The SDF announced over the weekend that Hevrin Khalaf, the secretary general of the pro-Kurdish Future Syria Party, was killed along with eight others by Turkish militants. “She was taken out of her car during a Turkish-backed attack and executed by Turkish-backed mercenary factions on the International Road between Qamishlo and Manbij, with her driver who was also martyred,” the SDF said in a statement.

Russia and other dangerous regimes are thrilled

As is the case with many of Trump’s largely inexplicable world-changing decisions, pulling U.S. troops out of northern Syria was good news for Putin. Russia has long supported Syrian dictator Bashar al-Assad, who is opposed by the Kurds, in the Syrian Civil War.

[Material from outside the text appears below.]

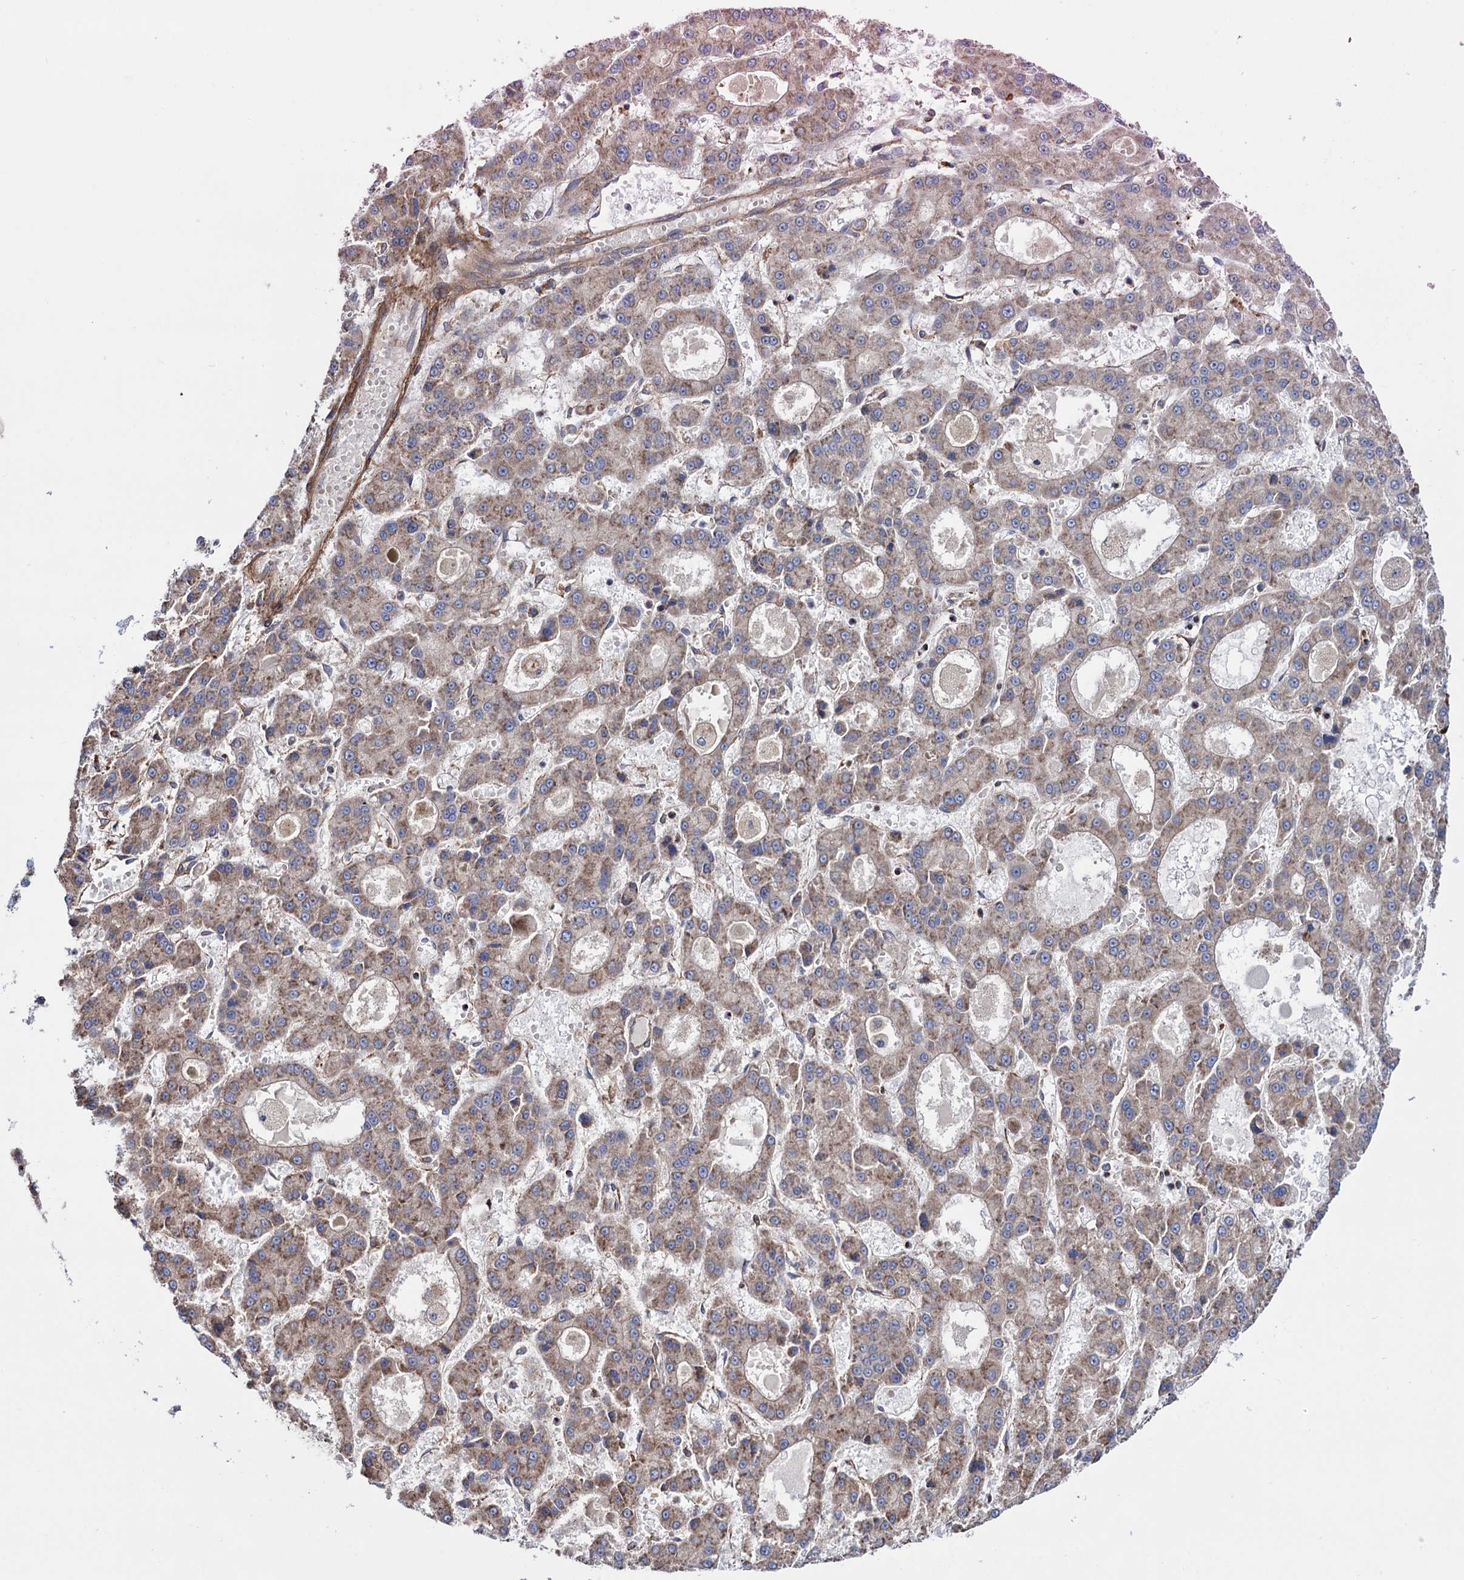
{"staining": {"intensity": "weak", "quantity": ">75%", "location": "cytoplasmic/membranous"}, "tissue": "liver cancer", "cell_type": "Tumor cells", "image_type": "cancer", "snomed": [{"axis": "morphology", "description": "Carcinoma, Hepatocellular, NOS"}, {"axis": "topography", "description": "Liver"}], "caption": "The photomicrograph displays a brown stain indicating the presence of a protein in the cytoplasmic/membranous of tumor cells in liver cancer (hepatocellular carcinoma).", "gene": "FERMT2", "patient": {"sex": "male", "age": 70}}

Now that the Kurds have been abandoned by the U.S., however, they’ve been forced to strike a military alliance with Russia and Assad in order to fend off the Turkish. This gives Russia even more influence in the region.

On Sunday, the Times reported that Russia’s previous meddling in the Syrian Civil War included bombing four hospitals in 12 hours in order to tamp down resistance to Assad. This — along with Iran, Turkey, ISIS, and the Syrian state — is what Trump’s decision has empowered, and at the expense of America’s allies in fighting ISIS, the Kurds.